I met with Chief Tiger, other Creek officials and members of his staff on Friday and we discussed the gravity of this issue as a potential precedent-setting matter that could negatively impact neighborhoods and communities all across Oklahoma. During the meeting, we also discussed the common ground we share – job creation and economic development – for Native Americans and all Oklahomans.

I intend to take Chief Tiger's statement into my meeting with National Indian Gaming Commission and Department of Interior officials on Wednesday, offering it as yet another brick in the wall of opposition that has been built against this casino development. I am confident it will carry much weight in my and the Broken Arrow community's efforts to stop the casino in its tracks."

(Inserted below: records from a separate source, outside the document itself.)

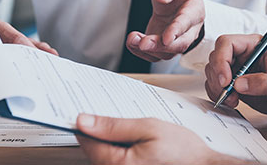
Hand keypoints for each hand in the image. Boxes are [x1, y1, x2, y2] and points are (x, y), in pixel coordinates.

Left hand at [76, 114, 240, 164]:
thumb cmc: (183, 152)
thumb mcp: (149, 128)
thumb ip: (114, 126)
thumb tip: (85, 121)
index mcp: (117, 164)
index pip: (86, 141)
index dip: (84, 121)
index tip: (84, 108)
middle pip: (93, 150)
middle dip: (99, 130)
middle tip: (114, 114)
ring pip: (105, 155)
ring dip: (111, 139)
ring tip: (133, 128)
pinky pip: (117, 161)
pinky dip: (121, 148)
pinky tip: (136, 139)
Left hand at [126, 0, 204, 61]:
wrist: (173, 0)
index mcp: (194, 9)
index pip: (187, 21)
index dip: (177, 30)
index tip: (166, 38)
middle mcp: (189, 28)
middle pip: (179, 43)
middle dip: (161, 46)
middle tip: (143, 43)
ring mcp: (177, 40)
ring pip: (167, 53)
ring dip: (149, 49)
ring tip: (132, 39)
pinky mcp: (164, 46)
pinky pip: (155, 55)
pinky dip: (141, 52)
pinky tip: (132, 43)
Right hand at [204, 35, 266, 115]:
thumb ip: (264, 83)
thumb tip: (239, 84)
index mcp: (255, 45)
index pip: (227, 43)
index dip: (221, 60)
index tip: (225, 81)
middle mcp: (242, 53)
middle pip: (216, 57)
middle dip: (217, 77)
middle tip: (228, 94)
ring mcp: (236, 66)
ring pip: (213, 71)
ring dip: (217, 88)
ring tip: (233, 100)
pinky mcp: (233, 80)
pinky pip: (215, 84)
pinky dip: (217, 94)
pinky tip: (232, 102)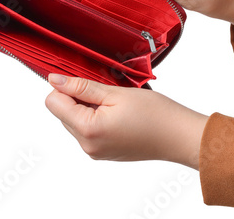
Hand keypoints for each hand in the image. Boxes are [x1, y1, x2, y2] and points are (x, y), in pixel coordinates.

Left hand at [45, 73, 207, 169]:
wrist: (179, 136)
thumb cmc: (156, 114)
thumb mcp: (115, 93)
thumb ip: (81, 87)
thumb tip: (55, 80)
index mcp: (88, 130)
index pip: (53, 103)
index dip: (67, 88)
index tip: (87, 82)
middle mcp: (87, 146)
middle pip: (63, 113)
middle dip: (79, 99)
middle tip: (108, 95)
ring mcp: (95, 152)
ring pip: (75, 121)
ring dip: (89, 109)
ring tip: (116, 106)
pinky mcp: (103, 153)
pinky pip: (88, 131)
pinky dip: (97, 119)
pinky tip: (119, 116)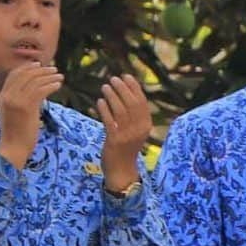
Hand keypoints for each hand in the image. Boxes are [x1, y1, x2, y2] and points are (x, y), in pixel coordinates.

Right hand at [0, 62, 63, 168]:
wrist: (13, 148)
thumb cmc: (16, 135)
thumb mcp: (13, 114)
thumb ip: (20, 101)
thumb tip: (36, 91)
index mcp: (3, 96)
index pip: (14, 75)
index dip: (27, 68)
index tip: (38, 65)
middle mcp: (8, 96)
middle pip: (25, 75)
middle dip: (41, 70)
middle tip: (53, 69)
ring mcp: (16, 100)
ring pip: (35, 81)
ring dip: (49, 77)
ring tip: (60, 76)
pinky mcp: (27, 107)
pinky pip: (41, 90)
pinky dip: (51, 85)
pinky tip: (58, 85)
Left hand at [97, 74, 148, 193]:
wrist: (121, 170)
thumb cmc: (126, 147)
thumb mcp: (135, 131)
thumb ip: (134, 115)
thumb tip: (126, 91)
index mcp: (146, 125)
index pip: (141, 101)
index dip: (134, 87)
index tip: (125, 76)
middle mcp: (139, 129)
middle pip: (131, 103)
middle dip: (122, 88)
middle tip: (113, 79)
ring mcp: (127, 135)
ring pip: (120, 110)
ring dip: (112, 96)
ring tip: (105, 87)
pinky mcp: (114, 140)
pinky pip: (109, 121)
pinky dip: (104, 109)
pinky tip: (99, 101)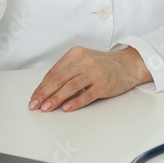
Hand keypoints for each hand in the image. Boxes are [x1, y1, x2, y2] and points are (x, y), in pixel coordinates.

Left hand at [28, 46, 151, 111]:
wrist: (128, 64)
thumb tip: (47, 89)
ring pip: (70, 87)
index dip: (42, 86)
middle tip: (35, 105)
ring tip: (46, 108)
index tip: (34, 97)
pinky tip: (67, 108)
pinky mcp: (104, 84)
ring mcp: (94, 73)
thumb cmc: (103, 64)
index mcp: (75, 54)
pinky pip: (87, 94)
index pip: (54, 72)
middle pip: (59, 79)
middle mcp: (84, 62)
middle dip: (45, 93)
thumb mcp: (83, 60)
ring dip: (56, 99)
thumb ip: (67, 71)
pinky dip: (76, 102)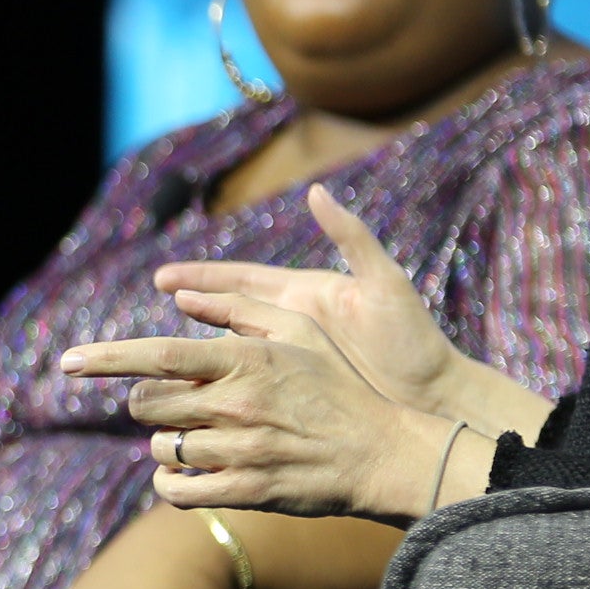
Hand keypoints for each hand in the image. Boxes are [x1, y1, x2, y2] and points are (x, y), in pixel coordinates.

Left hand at [63, 289, 460, 524]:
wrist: (384, 452)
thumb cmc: (339, 386)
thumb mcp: (301, 331)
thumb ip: (240, 309)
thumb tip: (181, 296)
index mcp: (246, 359)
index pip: (158, 354)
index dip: (106, 358)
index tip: (68, 362)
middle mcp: (237, 403)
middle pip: (147, 404)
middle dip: (149, 405)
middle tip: (177, 405)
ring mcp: (241, 450)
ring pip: (161, 448)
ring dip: (168, 444)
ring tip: (201, 438)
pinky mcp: (246, 490)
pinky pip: (176, 491)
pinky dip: (170, 484)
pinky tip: (187, 475)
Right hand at [149, 184, 478, 417]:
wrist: (436, 396)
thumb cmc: (413, 342)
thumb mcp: (384, 284)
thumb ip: (351, 238)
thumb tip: (316, 192)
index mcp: (308, 294)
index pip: (242, 280)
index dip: (202, 278)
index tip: (163, 278)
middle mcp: (296, 321)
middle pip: (228, 308)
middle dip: (190, 299)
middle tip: (154, 292)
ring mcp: (296, 357)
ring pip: (234, 346)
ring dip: (197, 344)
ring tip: (159, 350)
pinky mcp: (301, 388)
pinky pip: (251, 380)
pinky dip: (220, 379)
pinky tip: (197, 389)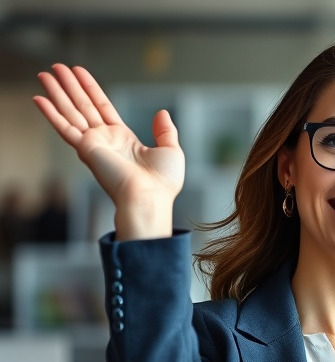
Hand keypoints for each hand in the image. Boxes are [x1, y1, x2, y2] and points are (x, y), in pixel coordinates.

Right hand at [33, 64, 184, 239]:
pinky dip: (51, 114)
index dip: (90, 89)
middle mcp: (104, 140)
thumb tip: (162, 112)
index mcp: (123, 139)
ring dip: (57, 92)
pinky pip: (64, 128)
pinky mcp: (86, 149)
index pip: (102, 107)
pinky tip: (39, 98)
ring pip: (71, 112)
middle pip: (83, 106)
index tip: (79, 73)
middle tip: (56, 66)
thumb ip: (165, 130)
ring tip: (45, 73)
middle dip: (70, 86)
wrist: (150, 197)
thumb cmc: (162, 182)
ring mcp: (93, 144)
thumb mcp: (170, 150)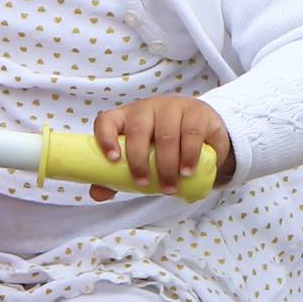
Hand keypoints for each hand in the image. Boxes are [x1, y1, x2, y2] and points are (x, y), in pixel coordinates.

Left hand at [90, 96, 232, 199]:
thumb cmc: (165, 148)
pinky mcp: (197, 112)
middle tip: (143, 185)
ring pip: (165, 134)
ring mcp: (173, 107)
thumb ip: (118, 176)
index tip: (113, 159)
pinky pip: (191, 133)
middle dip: (139, 161)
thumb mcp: (142, 160)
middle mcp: (148, 108)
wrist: (205, 137)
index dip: (105, 137)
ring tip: (169, 187)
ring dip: (166, 165)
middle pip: (137, 130)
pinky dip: (189, 155)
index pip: (107, 120)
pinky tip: (187, 171)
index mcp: (127, 118)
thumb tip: (97, 195)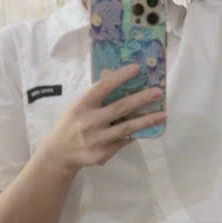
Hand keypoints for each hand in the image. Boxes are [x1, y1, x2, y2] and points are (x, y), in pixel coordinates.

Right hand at [43, 64, 164, 171]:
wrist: (59, 153)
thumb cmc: (71, 124)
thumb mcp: (77, 107)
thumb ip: (95, 98)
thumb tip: (121, 83)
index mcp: (82, 105)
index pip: (103, 87)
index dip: (120, 77)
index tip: (136, 68)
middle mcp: (89, 121)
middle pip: (120, 107)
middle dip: (141, 99)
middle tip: (158, 92)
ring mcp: (97, 139)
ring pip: (127, 128)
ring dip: (147, 121)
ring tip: (162, 115)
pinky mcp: (102, 154)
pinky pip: (124, 142)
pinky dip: (135, 134)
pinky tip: (146, 129)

"In the spirit of Martin Luther King, I want to express that we are all neighbors, and I want us to work together," Tiger said during Monday's news conference.

Many residents of Broken Arrow and some Oklahoma political leaders oppose the casino's construction.

The Broken Arrow Citizens Against Neighborhood Gaming released the following statement: 

"Today's announcement from Muscogee (Creek) Chief George Tiger is very welcome news! With this announcement, Chief Tiger and the Muscogee (Creek) Nation demonstrate yet again their commitment to our neighborhoods, to our communities, to the city of Broken Arrow and to all of Tulsa County and Northeastern Oklahoma. The Muscogee (Creek) have long understood that they are stakeholders in the successes of our local economies and that as the local economies sustain success, so do the tribes, their citizens and the Muscogee (Creek) Nation.

The Broken Arrow Citizens Against Neighborhood Gaming, LLC (BACANG) deeply appreciate the leadership Congressman John Sullivan has continually demonstrated in spearheading a focused aggressive federal legislative opposition to this illegal casino. Congressman Sullivan is continually willing to tackle critical issues and fight for the citizens of our community. BACANG would not have made such progress without his leadership, support and unwavering energy. He is helping to spare this community from a land development which would certainly have a materially detrimental impact on Broken Arrow and the surrounding communities."

Chief Tiger says he has not met with the chief of the Kialegee's but plans to do so in the near future.